Albumin is a protein made by the human liver. Albumin helps keep fluid in our bloodstream, so it doesn’t leak into other tissues. It also carries various substances throughout our body, including hormones, vitamins, and enzymes. Low albumin levels can indicate a problem with your liver or kidneys.

Why is albumin used in DDS?

Albumin is a natural transport protein with multiple ligand binding sites and cellular receptor engagement. The exploitation of these properties promotes albumin as an attractive candidate for half-life extension and targeted intracellular delivery of drugs attached by covalent conjugation, genetic fusions, association, or ligand-mediated association.

Albumin as a drug carrier: 

Albumin is playing an increasing role as a drug carrier in the clinical setting.

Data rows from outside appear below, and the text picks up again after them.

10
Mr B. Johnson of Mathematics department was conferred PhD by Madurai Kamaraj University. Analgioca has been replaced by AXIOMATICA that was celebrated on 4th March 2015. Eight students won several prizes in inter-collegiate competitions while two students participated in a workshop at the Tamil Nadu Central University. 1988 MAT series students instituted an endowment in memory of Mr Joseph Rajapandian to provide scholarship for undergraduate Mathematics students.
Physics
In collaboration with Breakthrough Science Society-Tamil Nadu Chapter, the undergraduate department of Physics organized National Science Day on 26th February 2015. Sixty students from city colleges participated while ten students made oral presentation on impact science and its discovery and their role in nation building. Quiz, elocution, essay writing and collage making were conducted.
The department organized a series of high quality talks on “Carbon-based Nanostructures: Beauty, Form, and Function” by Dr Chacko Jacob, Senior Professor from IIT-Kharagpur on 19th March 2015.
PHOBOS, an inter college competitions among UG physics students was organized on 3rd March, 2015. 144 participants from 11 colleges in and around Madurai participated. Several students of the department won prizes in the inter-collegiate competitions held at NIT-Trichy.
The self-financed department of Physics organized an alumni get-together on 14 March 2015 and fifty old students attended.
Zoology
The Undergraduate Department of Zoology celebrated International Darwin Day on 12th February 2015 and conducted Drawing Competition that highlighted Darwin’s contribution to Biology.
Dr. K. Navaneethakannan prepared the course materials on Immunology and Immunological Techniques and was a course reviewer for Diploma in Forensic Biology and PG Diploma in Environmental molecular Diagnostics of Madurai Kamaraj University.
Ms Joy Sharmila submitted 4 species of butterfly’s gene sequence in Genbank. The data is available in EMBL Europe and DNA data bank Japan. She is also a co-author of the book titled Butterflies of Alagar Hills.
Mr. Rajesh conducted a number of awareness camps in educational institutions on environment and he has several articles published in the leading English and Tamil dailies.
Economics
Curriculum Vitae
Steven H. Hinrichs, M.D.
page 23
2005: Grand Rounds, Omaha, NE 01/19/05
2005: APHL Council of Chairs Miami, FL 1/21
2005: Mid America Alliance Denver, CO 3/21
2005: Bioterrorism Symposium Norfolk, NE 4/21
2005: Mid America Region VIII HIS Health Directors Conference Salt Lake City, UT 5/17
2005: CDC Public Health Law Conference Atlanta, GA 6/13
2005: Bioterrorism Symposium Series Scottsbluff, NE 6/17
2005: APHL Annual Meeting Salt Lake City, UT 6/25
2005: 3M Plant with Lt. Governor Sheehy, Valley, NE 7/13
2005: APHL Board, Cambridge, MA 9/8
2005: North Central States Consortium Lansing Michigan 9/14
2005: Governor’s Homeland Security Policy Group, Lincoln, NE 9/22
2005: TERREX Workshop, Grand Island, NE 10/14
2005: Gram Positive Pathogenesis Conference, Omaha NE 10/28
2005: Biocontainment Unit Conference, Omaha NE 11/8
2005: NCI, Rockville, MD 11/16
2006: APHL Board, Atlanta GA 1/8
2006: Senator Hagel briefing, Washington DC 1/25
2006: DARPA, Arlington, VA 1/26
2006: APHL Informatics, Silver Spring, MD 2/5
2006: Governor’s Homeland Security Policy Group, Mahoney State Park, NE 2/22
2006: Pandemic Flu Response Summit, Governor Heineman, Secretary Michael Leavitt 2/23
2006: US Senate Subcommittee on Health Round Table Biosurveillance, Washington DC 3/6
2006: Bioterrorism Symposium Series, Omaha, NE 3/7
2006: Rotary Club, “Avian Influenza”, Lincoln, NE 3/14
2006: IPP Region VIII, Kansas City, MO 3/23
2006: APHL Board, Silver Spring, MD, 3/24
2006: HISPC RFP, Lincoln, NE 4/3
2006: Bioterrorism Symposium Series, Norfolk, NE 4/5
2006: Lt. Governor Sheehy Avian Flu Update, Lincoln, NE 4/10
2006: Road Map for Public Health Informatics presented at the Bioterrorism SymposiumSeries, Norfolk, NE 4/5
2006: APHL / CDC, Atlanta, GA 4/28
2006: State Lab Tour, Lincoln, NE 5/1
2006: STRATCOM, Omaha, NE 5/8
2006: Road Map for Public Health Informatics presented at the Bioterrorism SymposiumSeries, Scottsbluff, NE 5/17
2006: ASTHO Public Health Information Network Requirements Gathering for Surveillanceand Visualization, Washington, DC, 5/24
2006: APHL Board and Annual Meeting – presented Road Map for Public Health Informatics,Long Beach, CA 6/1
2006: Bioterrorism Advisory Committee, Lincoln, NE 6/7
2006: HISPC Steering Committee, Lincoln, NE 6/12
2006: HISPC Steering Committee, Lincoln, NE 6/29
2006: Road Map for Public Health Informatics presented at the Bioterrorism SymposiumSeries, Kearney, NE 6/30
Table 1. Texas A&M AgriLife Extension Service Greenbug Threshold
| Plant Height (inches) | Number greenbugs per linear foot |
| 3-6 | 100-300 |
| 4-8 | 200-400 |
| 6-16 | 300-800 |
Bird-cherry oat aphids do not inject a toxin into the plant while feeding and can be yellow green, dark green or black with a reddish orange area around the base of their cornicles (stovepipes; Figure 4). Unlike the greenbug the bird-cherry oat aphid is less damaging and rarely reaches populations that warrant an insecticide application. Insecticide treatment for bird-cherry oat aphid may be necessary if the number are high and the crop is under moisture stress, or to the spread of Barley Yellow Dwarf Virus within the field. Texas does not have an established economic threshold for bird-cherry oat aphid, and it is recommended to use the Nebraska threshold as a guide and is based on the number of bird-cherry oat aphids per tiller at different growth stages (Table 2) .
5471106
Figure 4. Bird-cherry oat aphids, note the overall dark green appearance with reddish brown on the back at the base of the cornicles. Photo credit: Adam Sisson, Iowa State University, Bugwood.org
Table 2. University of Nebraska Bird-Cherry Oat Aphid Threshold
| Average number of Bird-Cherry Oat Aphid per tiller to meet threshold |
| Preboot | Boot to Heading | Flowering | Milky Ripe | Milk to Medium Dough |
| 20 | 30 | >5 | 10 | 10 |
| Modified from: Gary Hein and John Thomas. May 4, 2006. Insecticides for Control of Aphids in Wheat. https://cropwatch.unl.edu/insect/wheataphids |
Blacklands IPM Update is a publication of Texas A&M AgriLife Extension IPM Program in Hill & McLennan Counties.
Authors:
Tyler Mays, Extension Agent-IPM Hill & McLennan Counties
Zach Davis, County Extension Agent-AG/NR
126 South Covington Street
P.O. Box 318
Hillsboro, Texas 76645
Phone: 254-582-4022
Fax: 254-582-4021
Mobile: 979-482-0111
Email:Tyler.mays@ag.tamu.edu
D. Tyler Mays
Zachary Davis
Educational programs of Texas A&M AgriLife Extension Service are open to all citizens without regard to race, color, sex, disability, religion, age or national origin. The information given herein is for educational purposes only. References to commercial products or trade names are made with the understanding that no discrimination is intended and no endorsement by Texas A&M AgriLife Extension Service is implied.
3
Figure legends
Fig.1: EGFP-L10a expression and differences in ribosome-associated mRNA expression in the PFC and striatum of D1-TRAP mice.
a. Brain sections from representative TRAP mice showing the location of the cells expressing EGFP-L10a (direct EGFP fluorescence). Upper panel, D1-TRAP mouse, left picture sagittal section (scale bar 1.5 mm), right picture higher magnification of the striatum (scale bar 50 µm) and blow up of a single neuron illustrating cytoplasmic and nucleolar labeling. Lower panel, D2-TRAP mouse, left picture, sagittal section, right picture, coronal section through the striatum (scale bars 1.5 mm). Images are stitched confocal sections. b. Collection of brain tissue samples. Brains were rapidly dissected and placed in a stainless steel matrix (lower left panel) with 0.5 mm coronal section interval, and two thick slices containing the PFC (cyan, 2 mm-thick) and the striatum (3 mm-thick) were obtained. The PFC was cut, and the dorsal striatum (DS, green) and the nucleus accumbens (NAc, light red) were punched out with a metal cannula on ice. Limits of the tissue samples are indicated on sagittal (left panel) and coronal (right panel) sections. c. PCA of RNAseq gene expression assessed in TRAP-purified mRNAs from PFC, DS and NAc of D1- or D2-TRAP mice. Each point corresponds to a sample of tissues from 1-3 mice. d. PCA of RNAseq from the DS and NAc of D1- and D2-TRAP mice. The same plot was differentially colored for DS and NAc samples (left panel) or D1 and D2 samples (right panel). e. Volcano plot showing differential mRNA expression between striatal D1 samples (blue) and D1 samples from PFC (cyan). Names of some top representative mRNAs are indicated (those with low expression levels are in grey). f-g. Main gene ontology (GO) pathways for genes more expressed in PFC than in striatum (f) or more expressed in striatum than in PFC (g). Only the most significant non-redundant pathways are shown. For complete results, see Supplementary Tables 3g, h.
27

Principally, three-drug delivery technologies can be distinguished:

1.) Coupling of low-molecular-weight drugs to exogenous or endogenous albumin. 

2.) Conjugation with bioactive proteins.

3.) Encapsulation of drugs into albumin nanoparticles. 

Drug delivery applications of biopolymer modified with nanoparticles

What are Nanoparticles?

A nanoparticle or ultrafine particle is usually defined as a particle of matter between 1 and 100 nanometres (nm) in diameter.( 1nm = 10-9 m).

Nanoparticles are generally used in biological pathways to achieve drug delivery to cellular and intracellular targets, including transport through the blood-brain barriers.

Owing to their small size, nanoparticles can quickly enter host cells and circulate through the body. They are suitable for site-specific delivery vehicles to carry large doses of chemotherapeutic agents. The modification of nanoparticles with various types of biopolymers can also contribute to their efficiency.

Biomedical applications of gold nanoparticles (AuNPs) are also increasing as drug delivery agents to diagnose heart diseases, cancers, infectious agents, and cancer therapy.

Controlled Drug Delivery Systems using nanoparticles

DDS can be rate programmed; it can be achieved by using natural and semisynthetic membranes, which hold the drug in its core. The drug release from the DDS is controlled using controlling the diffusion of the drug from the membrane of the DDS.

External or internal stimuli can modulate the release of a particular drug from a DDS. The rationale behind activation modulated DDS is that different organs have different biological environments (physical, chemical, electrical, and biochemical). 

For example, different organs have different pHs, such as blood (pH 7.4), tumor tissues (pH 6.5–7.2), lysosomes (pH 4.5–5.0), and gastrointestinal tract (pH 6.2–7.9), which makes it possible for the pH-responsive DDS to release the drug only in the region it is aimed at.

Effective drug delivery system of biopolymer network based on hydrogels

What are Hydrogels?

A Hydrogel is a network of cross-linked polymer chains that are hydrophilic, sometimes found as a colloidal gel in which water is the dispersion medium—a three-dimensional solid results from the hydrophilic polymer chains being held together by cross-links.

Hydrogels play a vital role in the development of DDS. Hydrogels can be grafted onto biomaterials by physisorption, physical entrapment(Entrapment means physical enclosure of a biomolecule in a small space), and polymerization. Natural hydrogels, in particular, different derivatives of the extra-cellular matrix, such as protein and polysaccharide (A polysaccharide is a large molecule made of many smaller monosaccharides. Monosaccharides are simple sugars, like glucose)materials have proved suitable in terms of medicinal applications.

The principal market of biomaterials is cardiovascular implants, orthopedic implants, intravascular, urinary tract catheters, wound dressing, biosensors, and controlled release devices. The biocompatibility of these biomaterials can be improved by coating them with hydrogels.

The body is a machine that follows Physics laws and is made up of several Chemical substances. The human body is a complicated machine that functions over hormones. It can happen whenever some part of the body is not working correctly; keeping the Physics laws and using several Chemical reactive substances can fix that part.